**Written instruction**
Could you rewrite the material below as a numbered list, leaving out any blank lines?

--- START OF Dataset rows ---

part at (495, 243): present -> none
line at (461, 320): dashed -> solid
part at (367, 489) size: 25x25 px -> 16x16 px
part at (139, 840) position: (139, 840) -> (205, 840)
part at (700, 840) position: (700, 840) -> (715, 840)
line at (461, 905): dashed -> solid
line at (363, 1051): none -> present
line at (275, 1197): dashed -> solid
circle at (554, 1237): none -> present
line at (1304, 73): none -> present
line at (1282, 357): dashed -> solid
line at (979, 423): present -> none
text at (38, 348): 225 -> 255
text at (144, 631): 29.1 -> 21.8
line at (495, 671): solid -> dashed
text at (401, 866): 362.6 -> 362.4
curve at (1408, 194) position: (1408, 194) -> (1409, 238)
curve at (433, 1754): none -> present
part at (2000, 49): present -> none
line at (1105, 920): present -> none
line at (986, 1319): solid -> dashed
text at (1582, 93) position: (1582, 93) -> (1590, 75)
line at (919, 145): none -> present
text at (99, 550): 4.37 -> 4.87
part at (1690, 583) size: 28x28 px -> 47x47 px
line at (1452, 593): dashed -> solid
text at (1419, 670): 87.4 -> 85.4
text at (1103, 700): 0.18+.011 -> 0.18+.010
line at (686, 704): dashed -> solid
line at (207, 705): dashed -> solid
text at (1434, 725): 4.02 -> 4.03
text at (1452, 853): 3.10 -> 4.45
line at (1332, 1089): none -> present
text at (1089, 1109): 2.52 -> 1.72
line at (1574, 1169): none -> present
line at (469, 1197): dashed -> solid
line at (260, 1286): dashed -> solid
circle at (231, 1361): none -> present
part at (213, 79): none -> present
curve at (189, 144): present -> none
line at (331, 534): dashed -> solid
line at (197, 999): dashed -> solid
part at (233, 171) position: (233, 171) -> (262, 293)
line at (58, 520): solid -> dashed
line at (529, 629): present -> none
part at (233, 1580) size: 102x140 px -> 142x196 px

--- END OF Dataset rows ---

**Written answer**
1. part at (495, 243): present -> none
2. line at (461, 320): dashed -> solid
3. part at (367, 489) size: 25x25 px -> 16x16 px
4. part at (139, 840) position: (139, 840) -> (205, 840)
5. part at (700, 840) position: (700, 840) -> (715, 840)
6. line at (461, 905): dashed -> solid
7. line at (363, 1051): none -> present
8. line at (275, 1197): dashed -> solid
9. circle at (554, 1237): none -> present
10. line at (1304, 73): none -> present
11. line at (1282, 357): dashed -> solid
12. line at (979, 423): present -> none
13. text at (38, 348): 225 -> 255
14. text at (144, 631): 29.1 -> 21.8
15. line at (495, 671): solid -> dashed
16. text at (401, 866): 362.6 -> 362.4
17. curve at (1408, 194) position: (1408, 194) -> (1409, 238)
18. curve at (433, 1754): none -> present
19. part at (2000, 49): present -> none
20. line at (1105, 920): present -> none
21. line at (986, 1319): solid -> dashed
22. text at (1582, 93) position: (1582, 93) -> (1590, 75)
23. line at (919, 145): none -> present
24. text at (99, 550): 4.37 -> 4.87
25. part at (1690, 583) size: 28x28 px -> 47x47 px
26. line at (1452, 593): dashed -> solid
27. text at (1419, 670): 87.4 -> 85.4
28. text at (1103, 700): 0.18+.011 -> 0.18+.010
29. line at (686, 704): dashed -> solid
30. line at (207, 705): dashed -> solid
31. text at (1434, 725): 4.02 -> 4.03
32. text at (1452, 853): 3.10 -> 4.45
33. line at (1332, 1089): none -> present
34. text at (1089, 1109): 2.52 -> 1.72
35. line at (1574, 1169): none -> present
36. line at (469, 1197): dashed -> solid
37. line at (260, 1286): dashed -> solid
38. circle at (231, 1361): none -> present
39. part at (213, 79): none -> present
40. curve at (189, 144): present -> none
41. line at (331, 534): dashed -> solid
42. line at (197, 999): dashed -> solid
43. part at (233, 171) position: (233, 171) -> (262, 293)
44. line at (58, 520): solid -> dashed
45. line at (529, 629): present -> none
46. part at (233, 1580) size: 102x140 px -> 142x196 px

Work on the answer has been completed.